DATASET SECTION:
--

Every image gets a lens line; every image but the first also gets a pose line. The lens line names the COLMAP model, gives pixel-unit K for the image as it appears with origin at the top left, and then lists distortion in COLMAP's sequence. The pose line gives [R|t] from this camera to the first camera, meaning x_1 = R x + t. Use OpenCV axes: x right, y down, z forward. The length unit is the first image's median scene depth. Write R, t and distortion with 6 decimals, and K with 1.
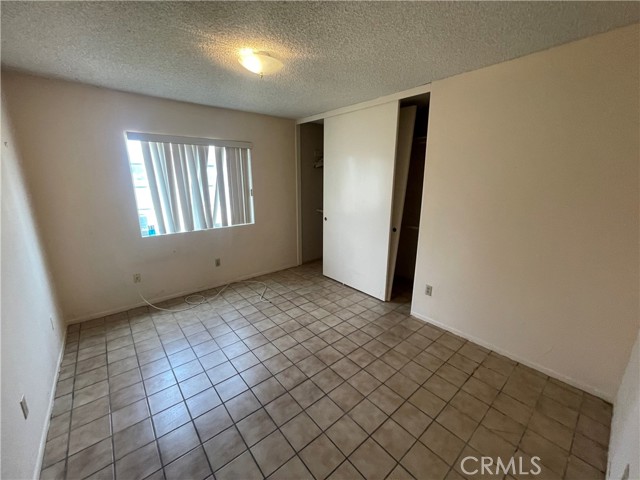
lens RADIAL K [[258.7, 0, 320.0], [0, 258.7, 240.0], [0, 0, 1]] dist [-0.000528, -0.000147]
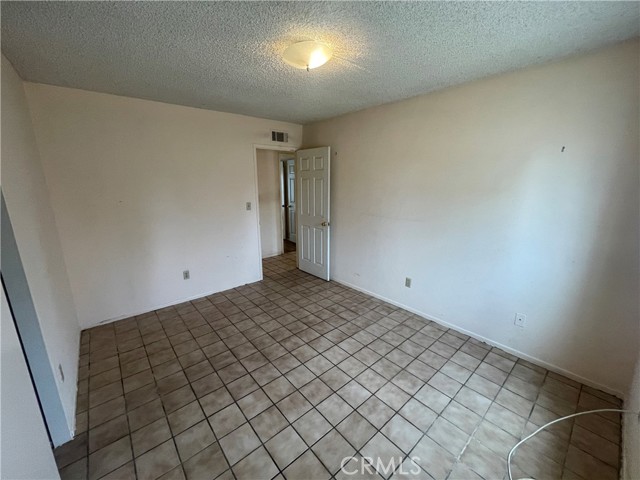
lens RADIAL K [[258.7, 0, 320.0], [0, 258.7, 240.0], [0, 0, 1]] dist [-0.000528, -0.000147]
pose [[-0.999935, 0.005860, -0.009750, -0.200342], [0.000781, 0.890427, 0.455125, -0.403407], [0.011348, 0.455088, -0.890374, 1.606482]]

--

AIM OF THE TASK:
Render the full listing above as a JSON list of strings, with one string for each line. Omit blank lines and the pictures.

THE ANSWER:
[
  "Every image gets a lens line; every image but the first also gets a pose line. The lens line names the COLMAP model, gives pixel-unit K for the image as it appears with origin at the top left, and then lists distortion in COLMAP's sequence. The pose line gives [R|t] from this camera to the first camera, meaning x_1 = R x + t. Use OpenCV axes: x right, y down, z forward. The length unit is the first image's median scene depth. Write R, t and distortion with 6 decimals, and K with 1.",
  "lens RADIAL K [[258.7, 0, 320.0], [0, 258.7, 240.0], [0, 0, 1]] dist [-0.000528, -0.000147]",
  "lens RADIAL K [[258.7, 0, 320.0], [0, 258.7, 240.0], [0, 0, 1]] dist [-0.000528, -0.000147]",
  "pose [[-0.999935, 0.005860, -0.009750, -0.200342], [0.000781, 0.890427, 0.455125, -0.403407], [0.011348, 0.455088, -0.890374, 1.606482]]"
]